Researchers Bursac and Nicholas Strash from Duke University used neonatal rat heart cells in a 3D hydrogel to mimic adult-like heart tissues. They injected the muscle with a virus carrying a mutated BRAF gene to stimulate cell division. The virus inserted the gene into cells, becoming part of their DNA. Introducing a drug activated the mutated genes, prompting heart muscle cells to start dividing, similar to skin cancer. However, there were challenges.
Strash said, “Once the cells started entering their multiplication phase, they also began disassembling the machinery that allows them to contract and pump blood when in the heart. It caused the tissue to lose about 70% of its contractile strength, which is pretty dramatic. One reason is that almost all cells in the tissue got infected by the virus.”
The results are promising, as a therapy making adult heart cells multiply is optimistic. However, controlling gene activation is crucial to manage strength loss. Before using this in humans, more research is needed to control dosage and duration precisely.

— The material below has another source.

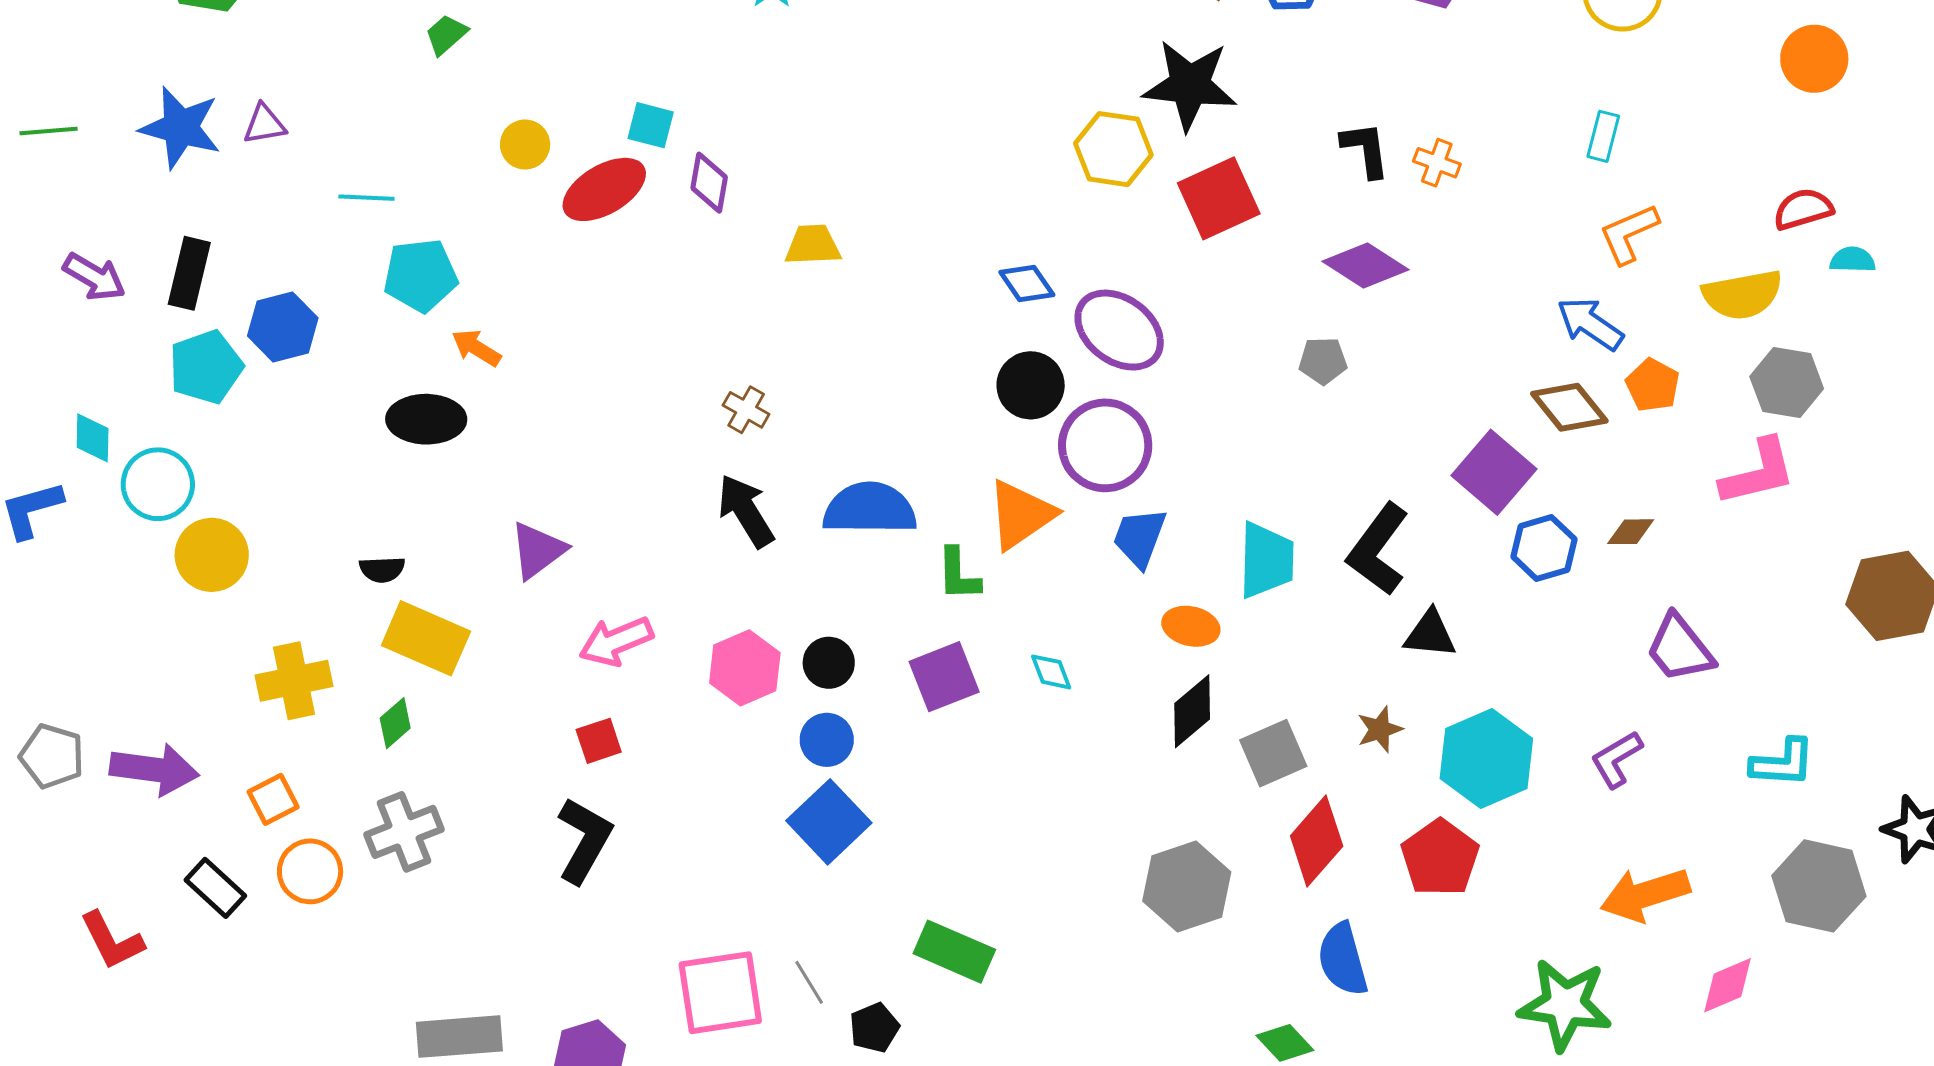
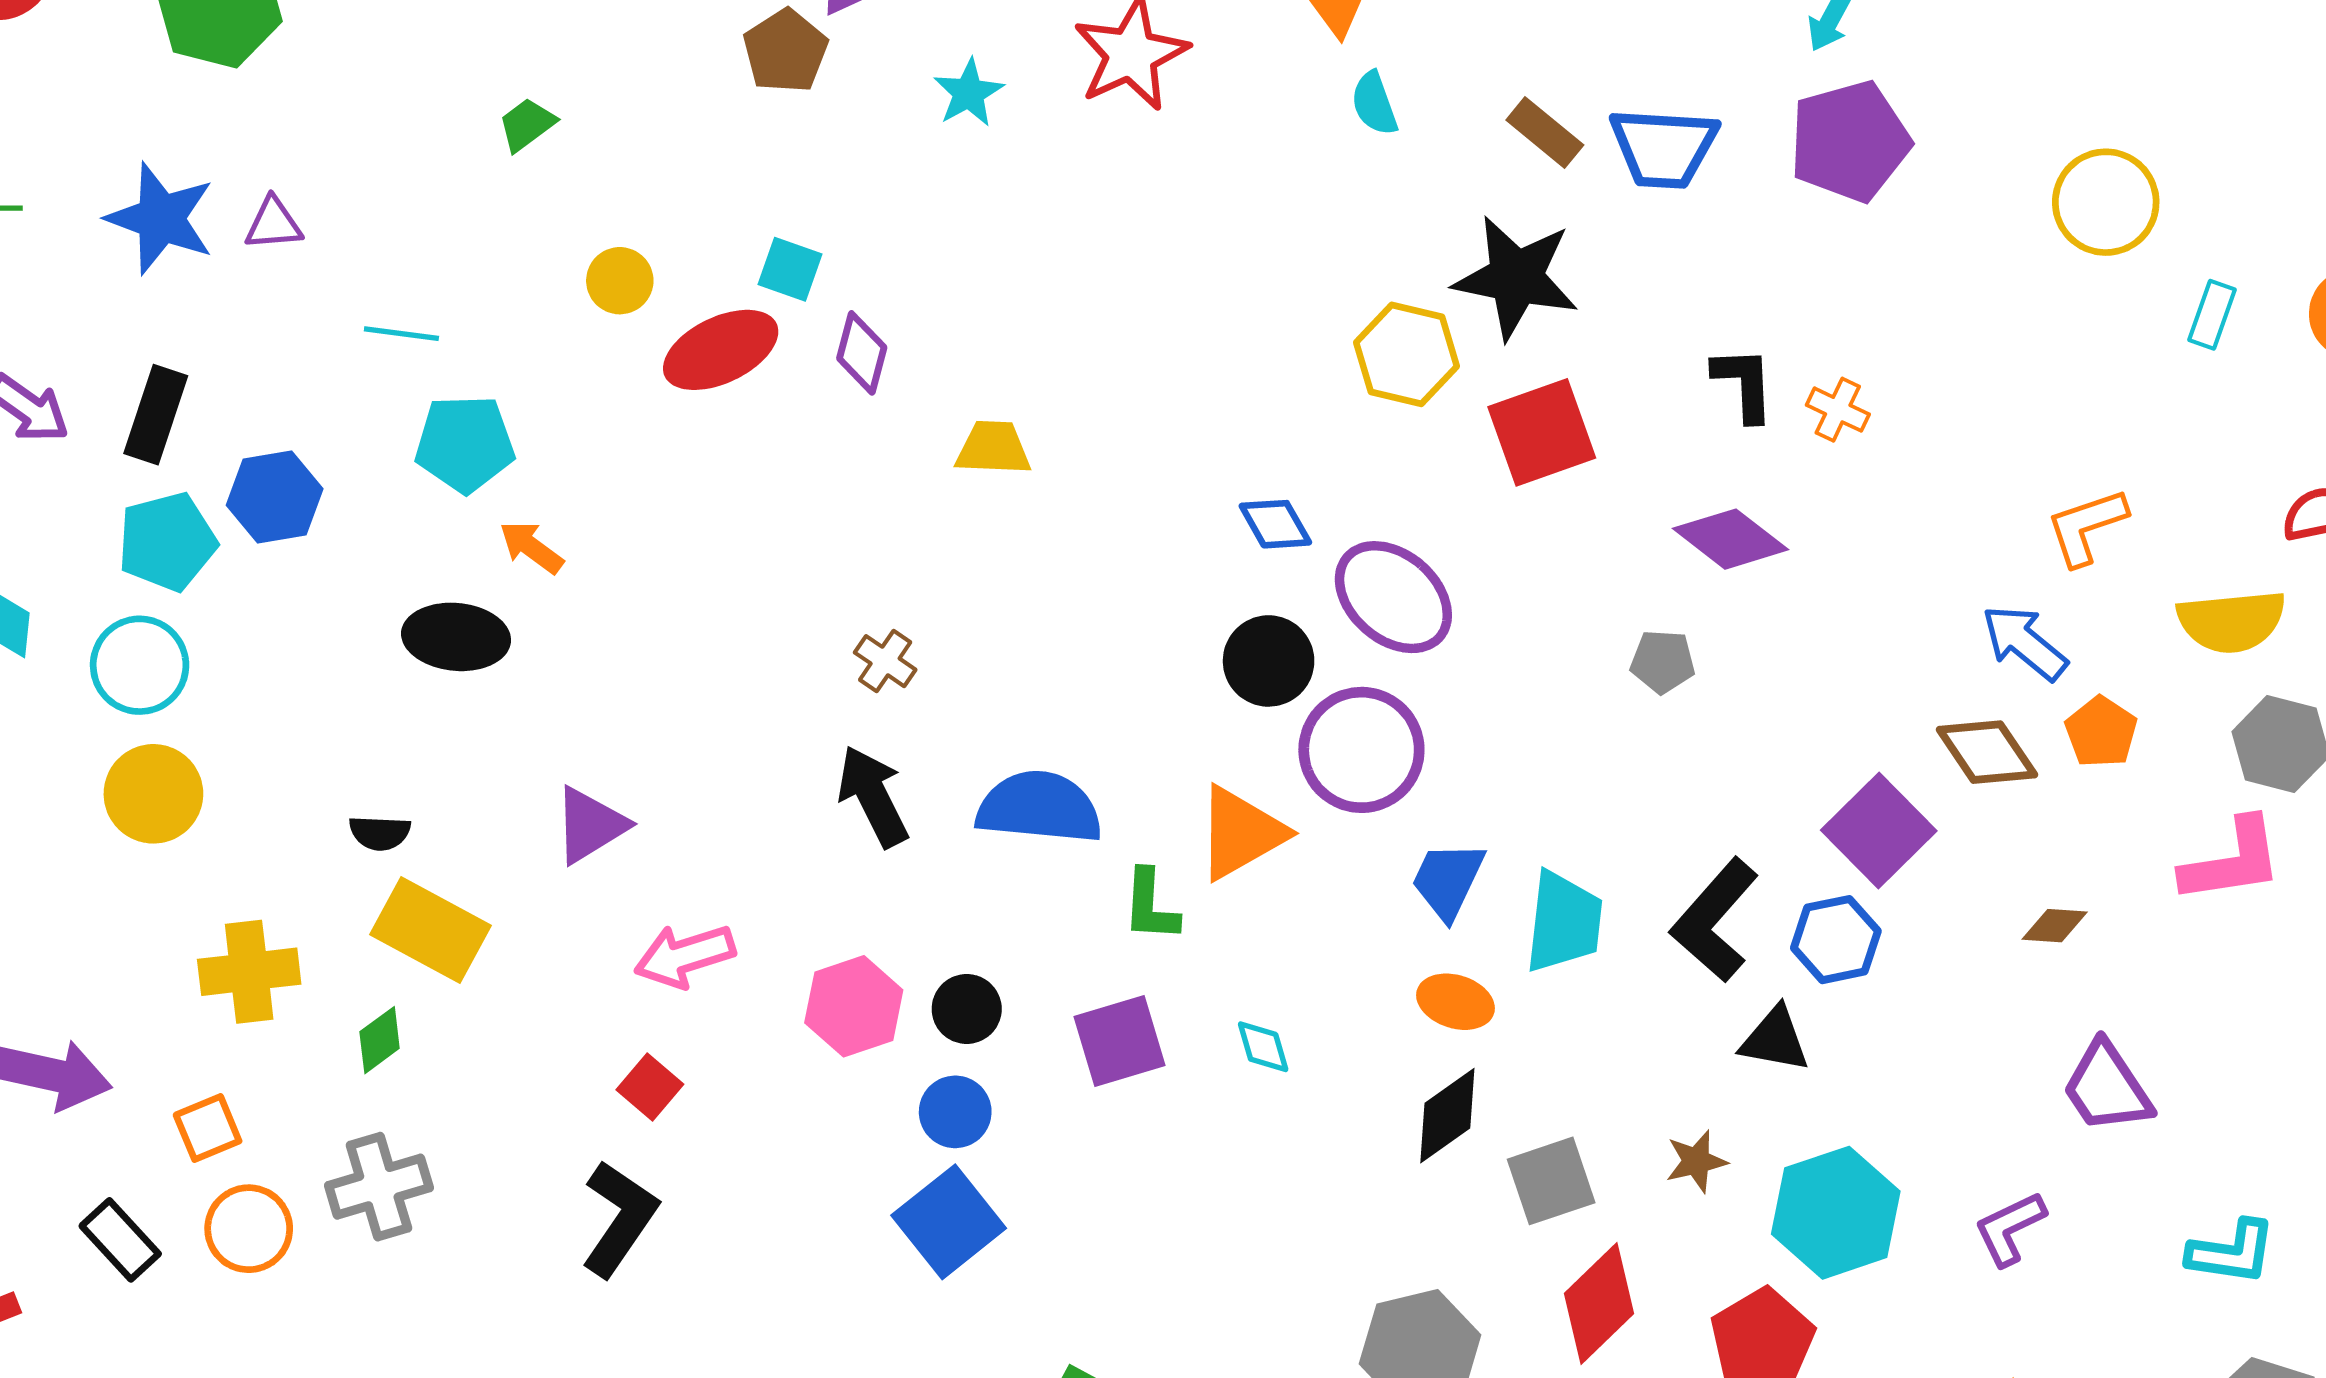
cyan rectangle: (1603, 136) -> (2212, 315), moved
cyan circle: (158, 484) -> (140, 665), moved
blue trapezoid: (1140, 538) -> (1448, 880), moved
blue hexagon: (1544, 548) -> (1836, 940), moved
red square: (599, 741) -> (650, 1087), turned -36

Firstly, a new delivery system is needed to deliver genes precisely. However, methods like lipid nanoparticles and short-lived viruses are still being developed for human heart regeneration. Another challenge is starting heart tissue regeneration without weakening it. Researchers believe there might be a window to stop mutated gene activity after replication but before affecting heart strength. Alternatively, a second therapy could prompt cells to rebuild the dismantled pumping machinery after proliferation.
Bursac said, “The heart essentially does not have primary cancers, and it’s almost unique that it doesn’t.“Introducing this cancer mutation in the heart is an engineered outcome that doesn’t happen naturally. Studying it in lab-grown tissues is a great step toward understanding what this entire signaling pathway does within the heart. It could have benefits beyond regenerative therapies.”
In conclusion, using skin cancer genes to heal hearts shows promise. Further research is needed to improve gene delivery methods and address challenges in heart tissue regeneration. Testing on live animals will provide more insights for efficient healing without functional decline.
Journal reference:
- Nicholas Strash, Sophia Deluca, et al., Time-dependent effects of BRAF-V600E on cell cycling, metabolism, and function in engineered myocardium. Science Advances. DOI: 10.1126/sciadv.adh2598.